#### Job item
Reproduce the data that follows in its entirety, character for character.

#### Dataset excerpts
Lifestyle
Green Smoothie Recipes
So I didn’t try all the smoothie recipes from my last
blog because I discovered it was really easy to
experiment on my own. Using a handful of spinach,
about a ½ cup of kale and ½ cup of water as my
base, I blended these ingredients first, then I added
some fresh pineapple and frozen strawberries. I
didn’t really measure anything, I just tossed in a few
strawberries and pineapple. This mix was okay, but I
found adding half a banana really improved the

#### Answer section
Lifestyle
Green Smoothie Recipes
So I didn’t try all the smoothie recipes from my last
blog because I discovered it was really easy to
experiment on my own. Using a handful of spinach,
about a ½ cup of kale and ½ cup of water as my
base, I blended these ingredients first, then I added
some fresh pineapple and frozen strawberries. I
didn’t really measure anything, I just tossed in a few
strawberries and pineapple. This mix was okay, but I
found adding half a banana really improved the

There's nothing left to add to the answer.